Callum breaks first. “Everything changed after.”
“How?”
He picks up a dish towel and twists it between his hands. “Dad got worse. Stricter. More rules.”
I stir the apples. Doing something with my hands helps. “He was always like that. But after Mom, it was all he had left.”
Tania’s eyes move between us. “How did that affect you guys?”
Callum tosses the towel onto the counter. “Dad tried to control everything after she died. So I stopped listening to him. To anyone.” His fingers drum against the counter. “Just did what I wanted and dealt with the fallout later.”
There it is—the thing he never says out loud.
Tania doesn’t flinch. “And you?” She’s looking at me now.
I pour the vanilla and watch it swirl through the hot apples. “Dad and Silas were always tense. Callum was always fighting. I learned to smooth things over. Crack jokes. Keep everyone from killing each other. Keep it from getting too dark.”
The kitchen goes quiet except for the sound of the apples bubbling on the stove.
I’ve never said that before. Not to anyone.
“Shit.” Callum scrubs a hand down his face. “Yeah. That sounds about right.”
Tania sets down the spoon, and her hand finds my forearm.
“You’re still doing it.” Her fingers tighten on my arm briefly before releasing. “Deflecting. Pacifying. Being the peacemaker.”

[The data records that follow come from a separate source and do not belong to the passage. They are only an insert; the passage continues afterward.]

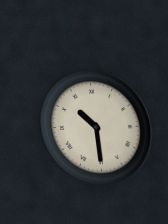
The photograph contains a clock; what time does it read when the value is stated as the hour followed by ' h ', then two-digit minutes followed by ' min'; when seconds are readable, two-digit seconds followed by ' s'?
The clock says 10 h 30 min
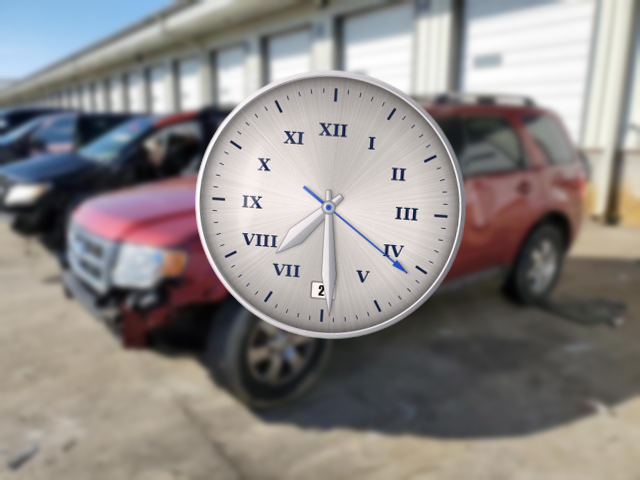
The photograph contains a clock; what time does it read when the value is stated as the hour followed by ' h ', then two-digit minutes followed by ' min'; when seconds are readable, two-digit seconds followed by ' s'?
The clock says 7 h 29 min 21 s
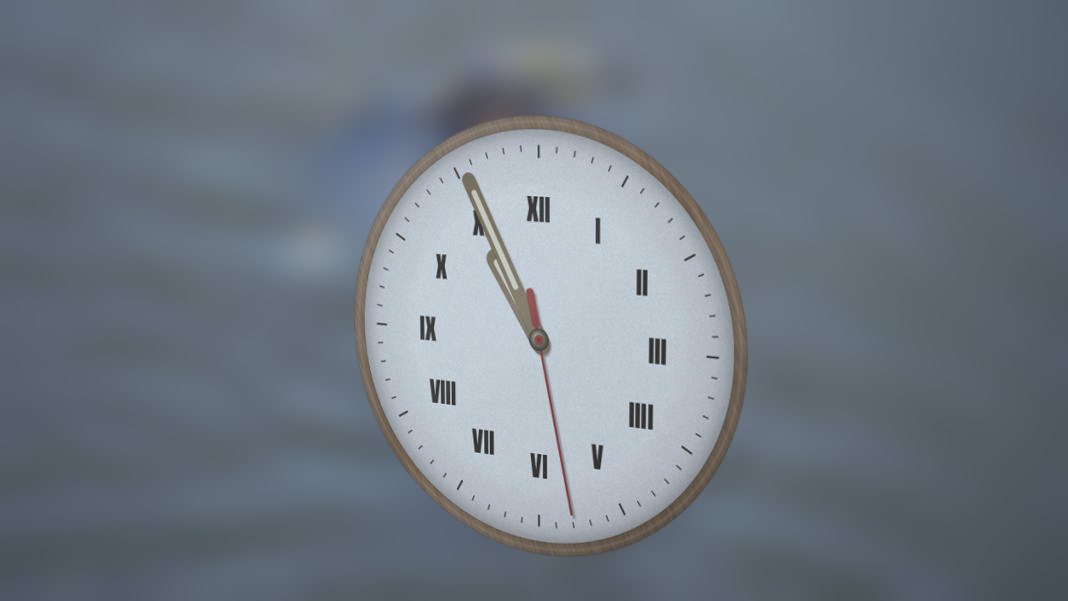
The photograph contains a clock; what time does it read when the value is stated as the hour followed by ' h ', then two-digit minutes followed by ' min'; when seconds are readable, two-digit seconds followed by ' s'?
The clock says 10 h 55 min 28 s
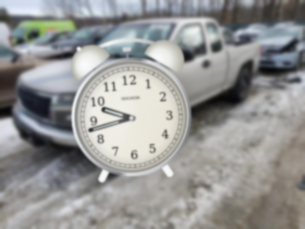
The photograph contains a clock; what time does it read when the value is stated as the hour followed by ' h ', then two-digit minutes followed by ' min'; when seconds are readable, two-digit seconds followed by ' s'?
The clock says 9 h 43 min
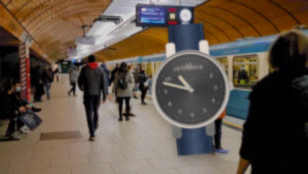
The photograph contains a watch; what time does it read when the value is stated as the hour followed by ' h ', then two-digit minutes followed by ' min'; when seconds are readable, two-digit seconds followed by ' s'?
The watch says 10 h 48 min
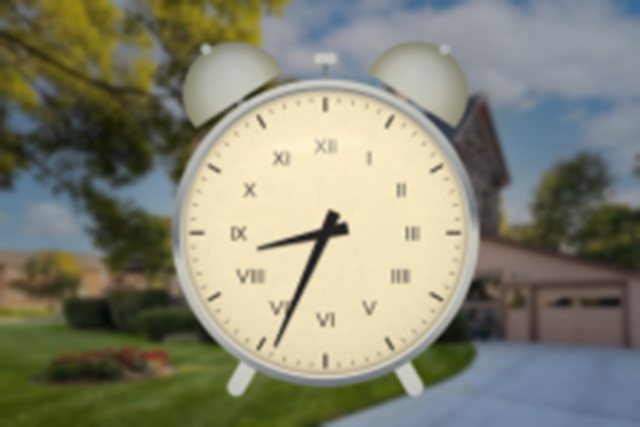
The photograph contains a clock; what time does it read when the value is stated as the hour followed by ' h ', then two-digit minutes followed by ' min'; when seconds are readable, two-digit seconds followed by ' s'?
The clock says 8 h 34 min
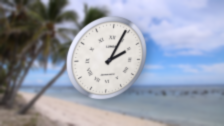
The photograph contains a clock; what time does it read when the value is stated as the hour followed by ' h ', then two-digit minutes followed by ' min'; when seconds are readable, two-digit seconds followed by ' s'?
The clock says 2 h 04 min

“Losing parents is hard, whether it’s through death or something else.” She turns back to the stove and adds nutmeg to the pumpkin mixture. “My dad left when I was two.”
Callum straightens.
“I don’t remember him. Ben barely remembers him.” She stirs the pumpkin filling. “But I remember my mom working constantly. Two jobs. Sometimes three.”
“Your house always felt warm, though.” I watch her make the filling. “Even when she wasn’t there.”

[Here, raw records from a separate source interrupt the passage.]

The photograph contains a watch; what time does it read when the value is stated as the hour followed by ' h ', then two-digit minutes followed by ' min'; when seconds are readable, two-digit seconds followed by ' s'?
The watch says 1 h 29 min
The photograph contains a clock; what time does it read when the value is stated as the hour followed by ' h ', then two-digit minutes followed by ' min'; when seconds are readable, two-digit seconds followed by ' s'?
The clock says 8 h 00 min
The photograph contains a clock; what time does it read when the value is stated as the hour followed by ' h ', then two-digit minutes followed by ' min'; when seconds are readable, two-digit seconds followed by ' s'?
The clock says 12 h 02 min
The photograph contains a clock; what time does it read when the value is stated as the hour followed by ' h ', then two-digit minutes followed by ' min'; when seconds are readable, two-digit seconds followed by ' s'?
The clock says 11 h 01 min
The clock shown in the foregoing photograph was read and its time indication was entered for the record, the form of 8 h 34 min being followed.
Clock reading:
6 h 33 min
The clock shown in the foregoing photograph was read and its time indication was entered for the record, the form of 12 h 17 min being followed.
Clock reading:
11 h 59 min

Tania glances at me. “You remember that?”
“We were there all the time with Ben.” I lean against the counter. “She’d leave snacks out for us and notes on the fridge. Your house never felt empty.”

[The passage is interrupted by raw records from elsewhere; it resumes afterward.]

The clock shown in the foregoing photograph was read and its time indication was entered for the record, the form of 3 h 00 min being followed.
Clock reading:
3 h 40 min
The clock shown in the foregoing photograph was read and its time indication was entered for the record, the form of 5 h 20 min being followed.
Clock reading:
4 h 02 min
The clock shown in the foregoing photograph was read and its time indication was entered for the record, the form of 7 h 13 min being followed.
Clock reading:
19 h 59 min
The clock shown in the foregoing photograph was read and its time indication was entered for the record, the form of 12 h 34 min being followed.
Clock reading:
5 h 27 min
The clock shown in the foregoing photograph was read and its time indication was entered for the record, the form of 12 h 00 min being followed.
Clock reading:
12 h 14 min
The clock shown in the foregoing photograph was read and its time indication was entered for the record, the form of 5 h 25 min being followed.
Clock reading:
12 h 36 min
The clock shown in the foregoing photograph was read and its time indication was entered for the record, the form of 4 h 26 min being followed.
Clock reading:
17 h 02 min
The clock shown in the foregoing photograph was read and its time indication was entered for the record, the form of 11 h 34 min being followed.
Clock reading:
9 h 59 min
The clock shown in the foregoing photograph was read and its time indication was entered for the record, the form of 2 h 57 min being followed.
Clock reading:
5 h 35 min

“No.” She adds more cinnamon to the filling. “She made sure of that.”
“But?” Callum asks.
She tastes the filling and adjusts the spice. “But everything felt conditional. The house was faculty housing, and school was free because she worked there. If something went wrong, we’d lose it all.”
Callum moves closer. “You don’t have to worry about that anymore.”
“Don’t I?” She sets the spoon down. “Silas is sticking to the contract. Ben doesn’t know. This whole thing is temporary, even if we are having fun right now.”
The timer goes off. The dough is ready.
Tania pulls it from the fridge, and we roll out the crusts. Callum’s is uneven. Mine is too thick. Hers is perfect.
She doesn’t criticize, though. She just shows us how to fix it.
We work in silence for a while—flour on the counter, crusts taking shape, and the smell of apples and pumpkin filling the kitchen.
Tania fits the crusts into the pie tins, we pour in the filling, and she shows us how to crimp the edges and weave the lattice top for the apple pies.